The FBI has a file in the Vault about a potential warning sign of Klebold and Harris's plan to kill people. Authorities interviewed an unnamed female contact from Oklahoma who said she frequented a right-wing chat room called Bob Enyart Live, where she came across a message from a teenage boy on April 19. It said something bad was going to happen on April 20, possibly in Colorado. The boy also made references to Adolf Hitler's birthday (also April 20) and the Holocaust during this chat.
Mississippi Burning Case
In June 1964 a group abducted and killed three civil rights activists in Neshoba County, MS. Michael Schwerner, Andrew Goodman, and James Chaney were trying to help African Americans in Mississippi register to vote, when a lynch mob formed and murdered the three men. The FBI aggressively searched for anyone with ties to the killings, including police officers and prominent members of the community.
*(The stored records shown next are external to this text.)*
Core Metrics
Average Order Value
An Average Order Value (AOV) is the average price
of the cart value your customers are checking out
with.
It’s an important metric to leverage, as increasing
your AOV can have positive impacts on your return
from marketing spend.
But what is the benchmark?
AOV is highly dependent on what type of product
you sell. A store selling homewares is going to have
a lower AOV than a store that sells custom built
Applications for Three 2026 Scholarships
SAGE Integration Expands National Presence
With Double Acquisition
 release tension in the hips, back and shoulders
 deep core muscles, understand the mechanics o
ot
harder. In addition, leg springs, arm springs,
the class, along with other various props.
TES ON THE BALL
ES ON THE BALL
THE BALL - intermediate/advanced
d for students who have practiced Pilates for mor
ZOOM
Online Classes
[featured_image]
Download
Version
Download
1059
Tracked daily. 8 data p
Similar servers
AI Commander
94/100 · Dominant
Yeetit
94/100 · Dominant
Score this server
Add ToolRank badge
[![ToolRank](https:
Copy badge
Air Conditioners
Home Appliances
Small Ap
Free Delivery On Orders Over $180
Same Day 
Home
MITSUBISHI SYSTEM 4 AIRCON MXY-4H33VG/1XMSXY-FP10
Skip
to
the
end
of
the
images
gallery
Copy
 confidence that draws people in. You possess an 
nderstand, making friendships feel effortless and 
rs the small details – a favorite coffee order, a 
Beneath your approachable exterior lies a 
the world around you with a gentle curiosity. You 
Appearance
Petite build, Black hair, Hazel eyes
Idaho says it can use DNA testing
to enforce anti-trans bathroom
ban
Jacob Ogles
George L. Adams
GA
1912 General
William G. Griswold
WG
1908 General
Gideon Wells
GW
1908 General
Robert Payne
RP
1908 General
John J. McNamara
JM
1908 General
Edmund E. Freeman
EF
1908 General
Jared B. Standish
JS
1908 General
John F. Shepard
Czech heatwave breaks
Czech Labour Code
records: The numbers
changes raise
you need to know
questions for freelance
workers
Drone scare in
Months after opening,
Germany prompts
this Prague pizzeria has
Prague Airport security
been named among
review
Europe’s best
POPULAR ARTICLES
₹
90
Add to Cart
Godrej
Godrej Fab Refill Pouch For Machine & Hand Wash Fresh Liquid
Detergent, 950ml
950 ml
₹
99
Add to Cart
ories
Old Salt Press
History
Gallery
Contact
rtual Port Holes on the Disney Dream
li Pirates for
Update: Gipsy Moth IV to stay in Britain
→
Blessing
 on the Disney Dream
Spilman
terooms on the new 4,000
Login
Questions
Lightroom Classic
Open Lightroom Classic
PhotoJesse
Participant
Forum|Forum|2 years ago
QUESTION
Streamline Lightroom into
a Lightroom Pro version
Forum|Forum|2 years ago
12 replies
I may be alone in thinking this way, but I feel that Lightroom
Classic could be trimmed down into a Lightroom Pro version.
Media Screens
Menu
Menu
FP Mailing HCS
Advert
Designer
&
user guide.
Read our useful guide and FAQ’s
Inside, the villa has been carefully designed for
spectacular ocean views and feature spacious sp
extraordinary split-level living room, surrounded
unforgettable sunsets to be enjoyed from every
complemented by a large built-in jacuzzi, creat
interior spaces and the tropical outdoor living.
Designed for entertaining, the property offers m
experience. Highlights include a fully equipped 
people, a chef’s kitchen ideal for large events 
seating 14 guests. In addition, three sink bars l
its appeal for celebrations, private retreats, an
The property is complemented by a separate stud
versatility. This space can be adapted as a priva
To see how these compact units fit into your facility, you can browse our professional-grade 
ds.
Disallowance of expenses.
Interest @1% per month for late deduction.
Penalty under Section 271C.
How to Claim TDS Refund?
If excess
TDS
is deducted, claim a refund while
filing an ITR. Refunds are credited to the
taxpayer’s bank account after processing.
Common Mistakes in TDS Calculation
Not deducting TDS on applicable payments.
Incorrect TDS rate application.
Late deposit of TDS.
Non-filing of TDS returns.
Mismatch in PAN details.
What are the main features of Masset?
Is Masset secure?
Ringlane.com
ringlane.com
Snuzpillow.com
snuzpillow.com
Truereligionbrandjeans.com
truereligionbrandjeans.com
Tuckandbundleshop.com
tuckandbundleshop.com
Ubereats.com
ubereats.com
The FBI referred to the case as the "Miburn" case, short for Mississippi Burning.
The Vault files show how big the court case truly was: 100 people received subpoenas. It also shows the significant backlash African Americans experienced when they attempted to register to vote. Three men lost their jobs following registration, dismissed because they tried to vote.
John Wayne Gacy confessed to dozens of murders when police arrested him in December 1978. In his FBI case file, there are a few of his previous crimes and arrests with dates and locations. These include battery, sodomy, illegal substance possession, conspiracy to commit a felony, and more. The file also describes Gacy's life before the arrest, noting he once helped run several Kentucky Fried Chicken restaurants.
Some of the oddest and most fascinating things about the file deal with the omissions. Much of the case file has redacted information, leaving only context clues. These subjects include the St. Louis Police Department's cooperation in the arrest, a report on an investigation request sent to the Chicago Police Department, and names of various contacts concerning evidence. There's even a page entirely blacked out, save for the words "armed and dangerous" at the bottom.